┌─ Data to use
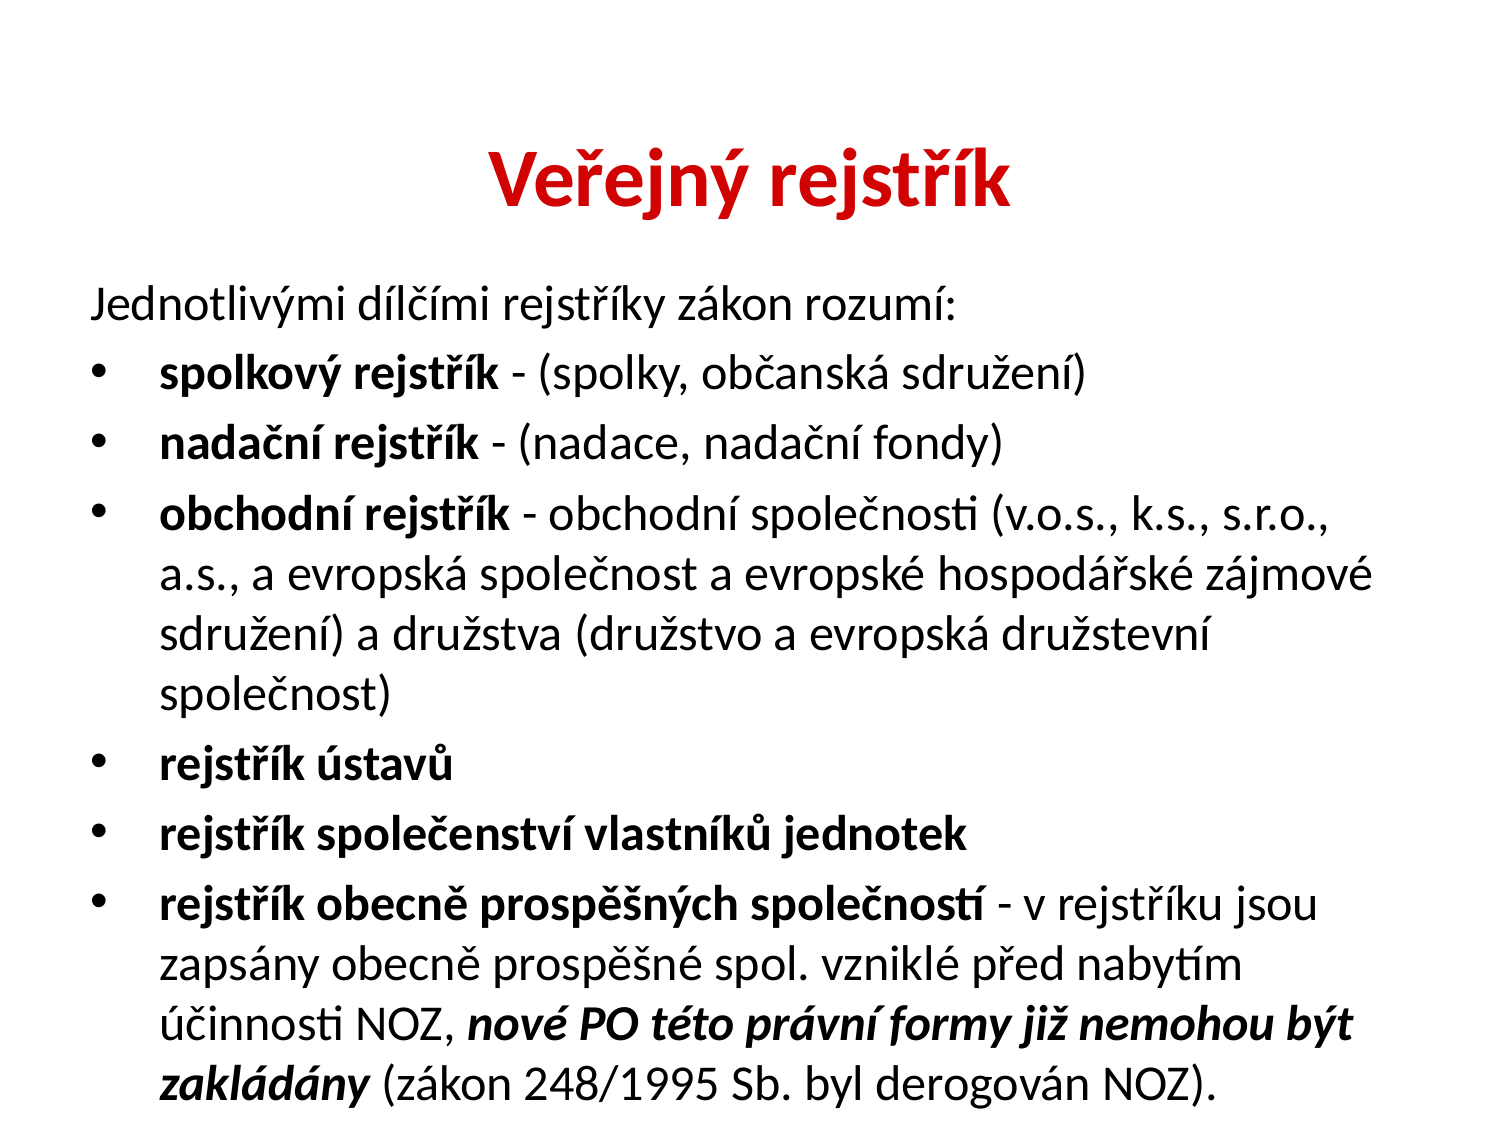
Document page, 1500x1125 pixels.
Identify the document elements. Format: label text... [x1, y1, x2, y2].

title Veřejný rejstřík [75, 113, 1425, 233]
list Jednotlivými dílčími rejstříky zákon rozumí: spolkový rejstřík - (spolky, občanská sdružení) nadační rejstřík - (nadace, nadační fondy) obchodní rejstřík - obchodní společnosti (v.o.s., k.s., s.r.o., a.s., a evropská společnost a evropské hospodářské zájmové sdružení) a družstva (družstvo a evropská družstevní společnost) rejstřík ústavů rejstřík společenství vlastníků jednotek rejstřík obecně prospěšných společností - v rejstříku jsou zapsány obecně prospěšné spol. vzniklé před nabytím účinnosti NOZ, nové PO této právní formy již nemohou být zakládány (zákon 248/1995 Sb. byl derogován NOZ). [75, 262, 1425, 1125]
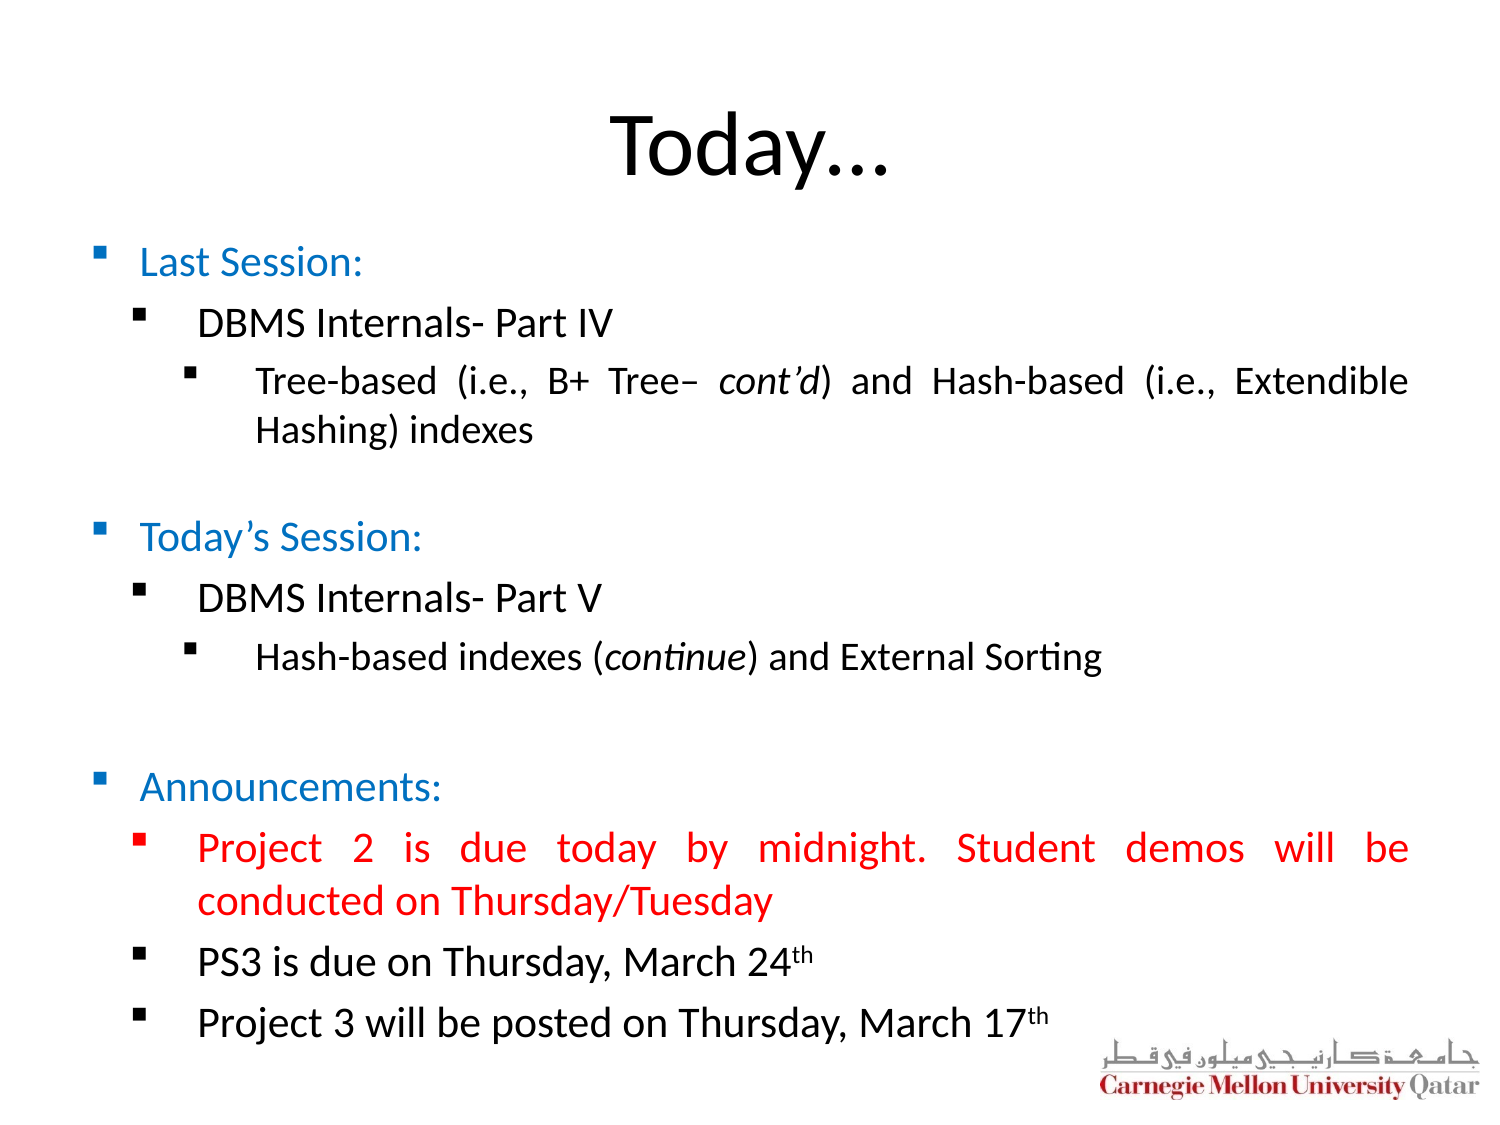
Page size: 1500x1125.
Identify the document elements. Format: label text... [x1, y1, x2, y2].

list Last Session: DBMS Internals- Part IV Tree-based (i.e., B+ Tree– cont’d) and Hash-based (i.e., Extendible Hashing) indexes Today’s Session: DBMS Internals- Part V Hash-based indexes (continue) and External Sorting Announcements: Project 2 is due today by midnight. Student demos will be conducted on Thursday/Tuesday PS3 is due on Thursday, March 24th Project 3 will be posted on Thursday, March 17th [75, 224, 1425, 1063]
picture [1099, 1037, 1480, 1101]
title Today… [75, 45, 1425, 224]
└─
Prompt
All lines from the one with "Page size: 1500x1125." onward to the end of the records above should be repeated exactly, and only those lines.

Your solution
Page size: 1500x1125.
Identify the document elements. Format: label text... [x1, y1, x2, y2].

list Last Session: DBMS Internals- Part IV Tree-based (i.e., B+ Tree– cont’d) and Hash-based (i.e., Extendible Hashing) indexes Today’s Session: DBMS Internals- Part V Hash-based indexes (continue) and External Sorting Announcements: Project 2 is due today by midnight. Student demos will be conducted on Thursday/Tuesday PS3 is due on Thursday, March 24th Project 3 will be posted on Thursday, March 17th [75, 224, 1425, 1063]
picture [1099, 1037, 1480, 1101]
title Today… [75, 45, 1425, 224]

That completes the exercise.